# Analyzing Data with Built-in Features of Python

In this small project, you use standard Python features to analyze the Miete data set. The data set contains the data of 1082 households interviewed for the Munich rent standard. A description of the attributes (column titles) is available in [RDocumentation](https://www.rdocumentation.org/packages/kknn/versions/1.3.1/topics/miete). But our data set contains only 16 (not 18) attributes. 

## Initialization

Run the next code cell first, which loads the data set from file `Miete.csv` and converts the data into a nested list `data`. The .csv file and this notebook file should be in the same folder. 

As `data` is a nested list, you can apply list indexing, slicing, comprehensions and enumeration. 

- List indexing is `0`-based.
- `data[0]` returns the attribute names. 
- `data[i]` returns the data of the `i-th` house. For instance, `data[1000]` returns the attributes of the 1000-th house. 
- `data[i][j]` returns the `(j+1)-th` attribute of the `i-th`. For instance, `data[80][2]` returns in which year the 80-th house was built.
- `for v in data[1:]` iterates over all houses in sequence. For instance, `[v[0] for v in data[1:] if v[3]]` returns a list of the rents of the houses with a bath. 

In [1]:
import pandas as pd
from pandas import DataFrame as DF
df = pd.read_csv('Miete.csv')
data = [df.columns.values.tolist()]+df.values.tolist()
# data preprocessing
for i in range(1, len(data)):
    for j in range(0, len(data[1])):
        if j == 0:
            data[i][j] = int(data[i][j] * 100) / 100
            continue
        if j == 12:
            data[i][j] = int(data[i][j] * 1000) / 1000
            continue
        data[i][j] = int(data[i][j])
# outputs the column titles and the first four observations
for i in range(5):
    print(data[i])

['Rent', 'FloorSpace', 'YearBuilt', 'Bath', 'CentralHeating', 'HotWater', 'TiledBath', 'WindowType', 'KitchenType', 'LeaseDuration', 'AgeCategory', 'FloorSpaceCategory', 'NetRentPerSqm', 'Rooms', 'AddressType', 'ResidenceType']
[693.29, 50, 1971, 0, 1, 0, 0, 0, 0, 2, 4, 1, 13.865, 1, 2, 2]
[736.6, 70, 1971, 0, 1, 0, 0, 0, 0, 26, 4, 2, 10.522, 3, 2, 2]
[732.23, 50, 1971, 0, 1, 0, 0, 0, 0, 1, 4, 1, 14.644, 1, 2, 2]
[1295.14, 55, 1893, 0, 1, 0, 0, 0, 0, 0, 1, 2, 23.548, 3, 2, 2]


## Data Retrieval

Use the output of a Python snippet to answer each question.
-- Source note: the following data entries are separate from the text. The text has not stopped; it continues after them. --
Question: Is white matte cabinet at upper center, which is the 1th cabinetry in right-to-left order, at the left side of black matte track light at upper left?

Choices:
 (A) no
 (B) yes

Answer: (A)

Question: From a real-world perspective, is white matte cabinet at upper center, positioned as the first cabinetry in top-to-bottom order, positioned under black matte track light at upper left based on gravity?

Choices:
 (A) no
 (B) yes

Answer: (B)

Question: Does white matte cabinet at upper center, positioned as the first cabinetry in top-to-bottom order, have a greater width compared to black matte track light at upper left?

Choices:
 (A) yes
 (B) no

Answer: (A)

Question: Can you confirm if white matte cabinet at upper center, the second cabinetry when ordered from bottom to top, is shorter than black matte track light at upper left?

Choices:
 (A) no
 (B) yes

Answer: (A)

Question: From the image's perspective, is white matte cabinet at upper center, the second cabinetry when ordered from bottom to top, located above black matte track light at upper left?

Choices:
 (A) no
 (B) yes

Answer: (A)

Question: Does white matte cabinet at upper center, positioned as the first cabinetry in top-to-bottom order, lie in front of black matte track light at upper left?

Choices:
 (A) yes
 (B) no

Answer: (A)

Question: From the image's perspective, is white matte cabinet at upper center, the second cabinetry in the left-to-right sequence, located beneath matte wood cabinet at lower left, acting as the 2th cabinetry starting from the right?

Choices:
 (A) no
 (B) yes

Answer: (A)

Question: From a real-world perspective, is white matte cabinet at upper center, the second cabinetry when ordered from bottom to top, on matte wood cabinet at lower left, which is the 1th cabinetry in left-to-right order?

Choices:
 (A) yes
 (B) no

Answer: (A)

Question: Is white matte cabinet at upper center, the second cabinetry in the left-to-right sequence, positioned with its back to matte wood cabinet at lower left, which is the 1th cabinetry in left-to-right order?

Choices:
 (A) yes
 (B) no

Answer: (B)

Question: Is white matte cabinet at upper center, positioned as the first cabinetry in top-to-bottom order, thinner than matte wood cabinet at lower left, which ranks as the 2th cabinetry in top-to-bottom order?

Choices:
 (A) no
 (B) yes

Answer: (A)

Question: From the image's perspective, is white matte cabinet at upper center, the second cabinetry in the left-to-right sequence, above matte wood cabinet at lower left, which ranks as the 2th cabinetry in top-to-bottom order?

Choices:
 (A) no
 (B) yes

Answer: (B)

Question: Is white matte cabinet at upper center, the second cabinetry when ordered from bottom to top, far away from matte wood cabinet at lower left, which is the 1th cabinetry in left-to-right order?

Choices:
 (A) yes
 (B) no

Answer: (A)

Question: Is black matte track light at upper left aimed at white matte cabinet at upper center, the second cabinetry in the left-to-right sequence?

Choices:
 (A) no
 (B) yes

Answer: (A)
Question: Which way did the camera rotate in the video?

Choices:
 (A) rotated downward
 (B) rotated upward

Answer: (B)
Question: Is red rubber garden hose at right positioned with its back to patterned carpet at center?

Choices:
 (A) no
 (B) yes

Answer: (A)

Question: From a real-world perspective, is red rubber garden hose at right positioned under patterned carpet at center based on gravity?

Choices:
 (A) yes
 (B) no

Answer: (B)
For instance, the output of snippet `data[1][9]` answers question "How long was the lease duration of the first house?" Write your code under the `pass` statement in a TODO code cell.

### Question 1

In which year was the first house in the data set built?

In [2]:
### TODO 1 ####
pass
min([v[2] for v in data[1:]])

1800

### Question 2

How much was the rent of the tenth house in the data set?

In [3]:
### TODO 2 ####
pass
data[10][0]

657.44

### Question 3

How many rooms were there in the last house in the data set?

In [4]:
### TODO 3 ####
pass
data[-1][-3]

2

### Question 4

How much was the rent of each house built before 1880? Return a list of the rents. Sample output: `[644.4, 441.52, 837.9, ...]`. Hint: Use list comprehensions. Note that you should begin with `data[1]`, not `data[0]` as `data[0]` returns attribute names, not attribute values. 

In [5]:
#### TODO 4 ####
pass
[v[0] for v in data[1:] if v[2]<1880]

[644.4, 441.52, 837.9, 1091.09, 808.25]

## Data Aggregation

Use the output of a Python snippet to answer each question. Write your code under the `pass` statement in a TODO code cell. You may call Python built-in functions `sum`, `len`, `min` and `max`. For instance, `max([v[0] for v in data[1:] if not v[3]])` returns the highest rent of the houses without a bathroom; while `sum([v[0] for v in data[1:]]) / len([v[0] for v in data[1:]])` returns the average rent. Do **not** use Numpy or pandas methods.

### Question 5

What was the lowest rent of all houses in the data set?

In [6]:
#### TODO 5 ####
pass
min([v[0] for v in data[1:]])

127.06

### Question 6

What was the standard deviation of the rents?

In [7]:
### Question 6 ####
pass
import numpy
numpy.std([v[0] for v in data[1:]])

408.144904045274

### Question 7

Variable `AgeCategory` has six levels:  1 - built before 1919  2 - built between 1919 and 1948  3 - built between 1949 and 1965  4 - built between 1966 and 1977 5 - built between 1978 and 1983  6 - built after 1983. What was the average rent of the houses built between 1966 and 1977? 

In [8]:
#### TODO 7 ####
pass
sum([v[0] for v in data[1:] if v[10] == 4]) / len([v[0] for v in data[1:] if v[10] == 4])

829.791902654867

### Question 8

Variable `Rooms` shows the number of rooms in a house. Variable `KitchenType` has two levels: 1 - well equipped kitchen  0 - plain kitchen. What was the highest rent of a house with 3 rooms and a well-equipped kitchen?

In [9]:
#### TODO 8 ####
pass
max([v[0] for v in data[1:] if v[-3] == 3 & v[8] == 1])

1183.72

### Question 9

Variable `CentralHeating` has two levels: 1 - yes   0 - no. How many houses had central heating?

In [10]:
#### TODO 9 ###
pass
len([v[4] for v in data[1:] if v[4] == 1])

880

### Question 10

In which year was the house with the highest rent constructed?

In [11]:
#### TODO 10 ####
pass
[v[2] for v in data[1:] if v[0] == max([v[0] for v in data[1:]])]

[1933]

### Question 11

Derive the frequency distribution of the houses in terms of Rooms. Hint: apply the `list.count` method. Sample output:

|\# Rooms   |Frequency |
|:---------:|:---------:|
|1       |137    |
|2       |374    |
|...     |...    |
|8       |0      |
|9       |1      |

In [12]:
#### TODO 11 ####
pass
a = [v[-3] for v in data[1:]]
for i in range(1,max(a)+1):
    n = a.count(i)
    print('The frequency of '+str(i)+' rooms is: '+str(n))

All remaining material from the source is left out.